### What you need to do
Present every line of the listing below as a numbered list, leaving out any blank lines.

### Given data
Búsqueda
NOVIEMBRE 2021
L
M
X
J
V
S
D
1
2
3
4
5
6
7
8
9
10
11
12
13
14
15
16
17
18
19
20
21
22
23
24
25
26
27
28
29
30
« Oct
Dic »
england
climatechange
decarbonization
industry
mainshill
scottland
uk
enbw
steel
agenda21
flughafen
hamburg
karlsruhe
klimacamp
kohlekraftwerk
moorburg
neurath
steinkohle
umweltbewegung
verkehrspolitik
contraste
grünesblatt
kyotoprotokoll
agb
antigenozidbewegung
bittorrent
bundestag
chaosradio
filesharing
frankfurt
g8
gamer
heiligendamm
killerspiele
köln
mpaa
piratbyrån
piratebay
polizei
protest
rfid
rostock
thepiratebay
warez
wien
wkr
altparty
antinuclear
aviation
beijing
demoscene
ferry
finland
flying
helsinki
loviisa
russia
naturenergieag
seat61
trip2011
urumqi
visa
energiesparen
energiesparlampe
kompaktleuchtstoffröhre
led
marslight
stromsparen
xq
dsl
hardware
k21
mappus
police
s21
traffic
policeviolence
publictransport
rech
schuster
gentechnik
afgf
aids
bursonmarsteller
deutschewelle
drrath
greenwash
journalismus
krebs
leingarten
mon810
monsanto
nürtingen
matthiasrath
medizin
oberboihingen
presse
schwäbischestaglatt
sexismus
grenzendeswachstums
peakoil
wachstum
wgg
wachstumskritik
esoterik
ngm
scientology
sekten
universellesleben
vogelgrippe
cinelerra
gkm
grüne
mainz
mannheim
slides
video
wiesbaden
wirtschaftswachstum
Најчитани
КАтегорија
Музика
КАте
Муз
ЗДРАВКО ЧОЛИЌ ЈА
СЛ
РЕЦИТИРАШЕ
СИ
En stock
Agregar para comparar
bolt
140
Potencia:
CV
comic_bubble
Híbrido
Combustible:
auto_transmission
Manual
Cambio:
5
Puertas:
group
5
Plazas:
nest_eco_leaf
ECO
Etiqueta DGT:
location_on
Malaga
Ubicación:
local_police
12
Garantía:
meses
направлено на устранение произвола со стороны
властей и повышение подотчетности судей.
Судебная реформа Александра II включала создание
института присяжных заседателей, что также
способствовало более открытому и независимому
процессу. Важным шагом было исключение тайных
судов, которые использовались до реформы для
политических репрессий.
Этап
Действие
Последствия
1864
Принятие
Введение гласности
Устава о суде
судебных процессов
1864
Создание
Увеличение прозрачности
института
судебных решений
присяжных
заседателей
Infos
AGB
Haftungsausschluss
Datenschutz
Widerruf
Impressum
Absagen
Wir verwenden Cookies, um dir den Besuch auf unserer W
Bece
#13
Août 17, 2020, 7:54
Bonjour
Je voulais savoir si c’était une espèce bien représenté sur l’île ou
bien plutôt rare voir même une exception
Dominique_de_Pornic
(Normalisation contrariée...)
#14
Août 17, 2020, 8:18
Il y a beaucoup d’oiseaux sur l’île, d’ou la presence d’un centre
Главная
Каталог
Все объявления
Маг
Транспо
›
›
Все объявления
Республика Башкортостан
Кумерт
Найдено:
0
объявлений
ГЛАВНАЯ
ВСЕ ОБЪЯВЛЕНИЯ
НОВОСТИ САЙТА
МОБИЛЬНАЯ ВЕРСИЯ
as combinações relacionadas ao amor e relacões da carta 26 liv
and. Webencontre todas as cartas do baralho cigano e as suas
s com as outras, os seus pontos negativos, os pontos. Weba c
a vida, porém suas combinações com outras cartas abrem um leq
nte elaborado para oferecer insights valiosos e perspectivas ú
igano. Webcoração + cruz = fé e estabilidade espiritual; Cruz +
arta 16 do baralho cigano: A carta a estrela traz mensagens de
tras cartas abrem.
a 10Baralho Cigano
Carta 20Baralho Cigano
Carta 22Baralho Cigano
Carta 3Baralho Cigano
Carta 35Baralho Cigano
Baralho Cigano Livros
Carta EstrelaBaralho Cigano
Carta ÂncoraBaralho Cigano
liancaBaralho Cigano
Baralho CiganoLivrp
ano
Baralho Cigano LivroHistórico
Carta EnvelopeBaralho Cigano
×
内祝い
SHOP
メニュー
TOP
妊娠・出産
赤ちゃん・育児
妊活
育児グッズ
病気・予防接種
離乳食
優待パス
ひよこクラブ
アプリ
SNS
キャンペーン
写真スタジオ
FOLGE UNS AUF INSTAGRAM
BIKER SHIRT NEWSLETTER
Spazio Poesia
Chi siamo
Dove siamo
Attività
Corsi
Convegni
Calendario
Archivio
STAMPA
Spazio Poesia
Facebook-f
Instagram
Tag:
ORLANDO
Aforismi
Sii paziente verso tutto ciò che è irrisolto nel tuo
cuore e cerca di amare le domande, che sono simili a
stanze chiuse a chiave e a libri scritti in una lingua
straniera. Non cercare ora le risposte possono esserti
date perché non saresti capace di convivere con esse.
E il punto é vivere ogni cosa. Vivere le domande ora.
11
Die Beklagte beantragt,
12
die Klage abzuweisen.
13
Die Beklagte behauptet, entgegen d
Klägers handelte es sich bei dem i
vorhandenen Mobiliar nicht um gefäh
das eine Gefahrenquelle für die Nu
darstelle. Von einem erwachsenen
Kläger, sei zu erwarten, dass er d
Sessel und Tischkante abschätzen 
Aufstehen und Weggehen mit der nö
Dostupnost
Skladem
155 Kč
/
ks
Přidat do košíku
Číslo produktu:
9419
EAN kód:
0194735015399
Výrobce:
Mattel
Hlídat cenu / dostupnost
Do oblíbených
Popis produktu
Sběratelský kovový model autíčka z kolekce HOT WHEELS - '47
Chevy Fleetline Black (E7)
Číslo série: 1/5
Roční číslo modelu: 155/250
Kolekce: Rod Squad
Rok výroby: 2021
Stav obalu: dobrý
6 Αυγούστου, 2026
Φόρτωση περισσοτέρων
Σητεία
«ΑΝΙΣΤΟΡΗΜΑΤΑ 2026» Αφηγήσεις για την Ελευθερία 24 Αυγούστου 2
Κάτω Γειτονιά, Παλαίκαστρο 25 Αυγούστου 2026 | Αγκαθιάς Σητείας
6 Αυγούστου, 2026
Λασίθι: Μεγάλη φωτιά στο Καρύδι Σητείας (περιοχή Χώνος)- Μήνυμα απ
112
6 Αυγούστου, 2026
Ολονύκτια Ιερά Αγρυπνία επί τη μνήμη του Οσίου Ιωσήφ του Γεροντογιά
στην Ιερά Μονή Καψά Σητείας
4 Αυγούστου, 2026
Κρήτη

### Written solution
1. Búsqueda
2. NOVIEMBRE 2021
3. L
4. M
5. X
6. J
7. V
8. S
9. D
10. 1
11. 2
12. 3
13. 4
14. 5
15. 6
16. 7
17. 8
18. 9
19. 10
20. 11
21. 12
22. 13
23. 14
24. 15
25. 16
26. 17
27. 18
28. 19
29. 20
30. 21
31. 22
32. 23
33. 24
34. 25
35. 26
36. 27
37. 28
38. 29
39. 30
40. « Oct
41. Dic »
42. england
43. climatechange
44. decarbonization
45. industry
46. mainshill
47. scottland
48. uk
49. enbw
50. steel
51. agenda21
52. flughafen
53. hamburg
54. karlsruhe
55. klimacamp
56. kohlekraftwerk
57. moorburg
58. neurath
59. steinkohle
60. umweltbewegung
61. verkehrspolitik
62. contraste
63. grünesblatt
64. kyotoprotokoll
65. agb
66. antigenozidbewegung
67. bittorrent
68. bundestag
69. chaosradio
70. filesharing
71. frankfurt
72. g8
73. gamer
74. heiligendamm
75. killerspiele
76. köln
77. mpaa
78. piratbyrån
79. piratebay
80. polizei
81. protest
82. rfid
83. rostock
84. thepiratebay
85. warez
86. wien
87. wkr
88. altparty
89. antinuclear
90. aviation
91. beijing
92. demoscene
93. ferry
94. finland
95. flying
96. helsinki
97. loviisa
98. russia
99. naturenergieag
100. seat61
101. trip2011
102. urumqi
103. visa
104. energiesparen
105. energiesparlampe
106. kompaktleuchtstoffröhre
107. led
108. marslight
109. stromsparen
110. xq
111. dsl
112. hardware
113. k21
114. mappus
115. police
116. s21
117. traffic
118. policeviolence
119. publictransport
120. rech
121. schuster
122. gentechnik
123. afgf
124. aids
125. bursonmarsteller
126. deutschewelle
127. drrath
128. greenwash
129. journalismus
130. krebs
131. leingarten
132. mon810
133. monsanto
134. nürtingen
135. matthiasrath
136. medizin
137. oberboihingen
138. presse
139. schwäbischestaglatt
140. sexismus
141. grenzendeswachstums
142. peakoil
143. wachstum
144. wgg
145. wachstumskritik
146. esoterik
147. ngm
148. scientology
149. sekten
150. universellesleben
151. vogelgrippe
152. cinelerra
153. gkm
154. grüne
155. mainz
156. mannheim
157. slides
158. video
159. wiesbaden
160. wirtschaftswachstum
161. Најчитани
162. КАтегорија
163. Музика
164. КАте
165. Муз
166. ЗДРАВКО ЧОЛИЌ ЈА
167. СЛ
168. РЕЦИТИРАШЕ
169. СИ
170. En stock
171. Agregar para comparar
172. bolt
173. 140
174. Potencia:
175. CV
176. comic_bubble
177. Híbrido
178. Combustible:
179. auto_transmission
180. Manual
181. Cambio:
182. 5
183. Puertas:
184. group
185. 5
186. Plazas:
187. nest_eco_leaf
188. ECO
189. Etiqueta DGT:
190. location_on
191. Malaga
192. Ubicación:
193. local_police
194. 12
195. Garantía:
196. meses
197. направлено на устранение произвола со стороны
198. властей и повышение подотчетности судей.
199. Судебная реформа Александра II включала создание
200. института присяжных заседателей, что также
201. способствовало более открытому и независимому
202. процессу. Важным шагом было исключение тайных
203. судов, которые использовались до реформы для
204. политических репрессий.
205. Этап
206. Действие
207. Последствия
208. 1864
209. Принятие
210. Введение гласности
211. Устава о суде
212. судебных процессов
213. 1864
214. Создание
215. Увеличение прозрачности
216. института
217. судебных решений
218. присяжных
219. заседателей
220. Infos
221. AGB
222. Haftungsausschluss
223. Datenschutz
224. Widerruf
225. Impressum
226. Absagen
227. Wir verwenden Cookies, um dir den Besuch auf unserer W
228. Bece
229. #13
230. Août 17, 2020, 7:54
231. Bonjour
232. Je voulais savoir si c’était une espèce bien représenté sur l’île ou
233. bien plutôt rare voir même une exception
234. Dominique_de_Pornic
235. (Normalisation contrariée...)
236. #14
237. Août 17, 2020, 8:18
238. Il y a beaucoup d’oiseaux sur l’île, d’ou la presence d’un centre
239. Главная
240. Каталог
241. Все объявления
242. Маг
243. Транспо
244. ›
245. ›
246. Все объявления
247. Республика Башкортостан
248. Кумерт
249. Найдено:
250. 0
251. объявлений
252. ГЛАВНАЯ
253. ВСЕ ОБЪЯВЛЕНИЯ
254. НОВОСТИ САЙТА
255. МОБИЛЬНАЯ ВЕРСИЯ
256. as combinações relacionadas ao amor e relacões da carta 26 liv
257. and. Webencontre todas as cartas do baralho cigano e as suas
258. s com as outras, os seus pontos negativos, os pontos. Weba c
259. a vida, porém suas combinações com outras cartas abrem um leq
260. nte elaborado para oferecer insights valiosos e perspectivas ú
261. igano. Webcoração + cruz = fé e estabilidade espiritual; Cruz +
262. arta 16 do baralho cigano: A carta a estrela traz mensagens de
263. tras cartas abrem.
264. a 10Baralho Cigano
265. Carta 20Baralho Cigano
266. Carta 22Baralho Cigano
267. Carta 3Baralho Cigano
268. Carta 35Baralho Cigano
269. Baralho Cigano Livros
270. Carta EstrelaBaralho Cigano
271. Carta ÂncoraBaralho Cigano
272. liancaBaralho Cigano
273. Baralho CiganoLivrp
274. ano
275. Baralho Cigano LivroHistórico
276. Carta EnvelopeBaralho Cigano
277. ×
278. 内祝い
279. SHOP
280. メニュー
281. TOP
282. 妊娠・出産
283. 赤ちゃん・育児
284. 妊活
285. 育児グッズ
286. 病気・予防接種
287. 離乳食
288. 優待パス
289. ひよこクラブ
290. アプリ
291. SNS
292. キャンペーン
293. 写真スタジオ
294. FOLGE UNS AUF INSTAGRAM
295. BIKER SHIRT NEWSLETTER
296. Spazio Poesia
297. Chi siamo
298. Dove siamo
299. Attività
300. Corsi
301. Convegni
302. Calendario
303. Archivio
304. STAMPA
305. Spazio Poesia
306. Facebook-f
307. Instagram
308. Tag:
309. ORLANDO
310. Aforismi
311. Sii paziente verso tutto ciò che è irrisolto nel tuo
312. cuore e cerca di amare le domande, che sono simili a
313. stanze chiuse a chiave e a libri scritti in una lingua
314. straniera. Non cercare ora le risposte possono esserti
315. date perché non saresti capace di convivere con esse.
316. E il punto é vivere ogni cosa. Vivere le domande ora.
317. 11
318. Die Beklagte beantragt,
319. 12
320. die Klage abzuweisen.
321. 13
322. Die Beklagte behauptet, entgegen d
323. Klägers handelte es sich bei dem i
324. vorhandenen Mobiliar nicht um gefäh
325. das eine Gefahrenquelle für die Nu
326. darstelle. Von einem erwachsenen
327. Kläger, sei zu erwarten, dass er d
328. Sessel und Tischkante abschätzen 
329. Aufstehen und Weggehen mit der nö
330. Dostupnost
331. Skladem
332. 155 Kč
333. /
334. ks
335. Přidat do košíku
336. Číslo produktu:
337. 9419
338. EAN kód:
339. 0194735015399
340. Výrobce:
341. Mattel
342. Hlídat cenu / dostupnost
343. Do oblíbených
344. Popis produktu
345. Sběratelský kovový model autíčka z kolekce HOT WHEELS - '47
346. Chevy Fleetline Black (E7)
347. Číslo série: 1/5
348. Roční číslo modelu: 155/250
349. Kolekce: Rod Squad
350. Rok výroby: 2021
351. Stav obalu: dobrý
352. 6 Αυγούστου, 2026
353. Φόρτωση περισσοτέρων
354. Σητεία
355. «ΑΝΙΣΤΟΡΗΜΑΤΑ 2026» Αφηγήσεις για την Ελευθερία 24 Αυγούστου 2
356. Κάτω Γειτονιά, Παλαίκαστρο 25 Αυγούστου 2026 | Αγκαθιάς Σητείας
357. 6 Αυγούστου, 2026
358. Λασίθι: Μεγάλη φωτιά στο Καρύδι Σητείας (περιοχή Χώνος)- Μήνυμα απ
359. 112
360. 6 Αυγούστου, 2026
361. Ολονύκτια Ιερά Αγρυπνία επί τη μνήμη του Οσίου Ιωσήφ του Γεροντογιά
362. στην Ιερά Μονή Καψά Σητείας
363. 4 Αυγούστου, 2026
364. Κρήτη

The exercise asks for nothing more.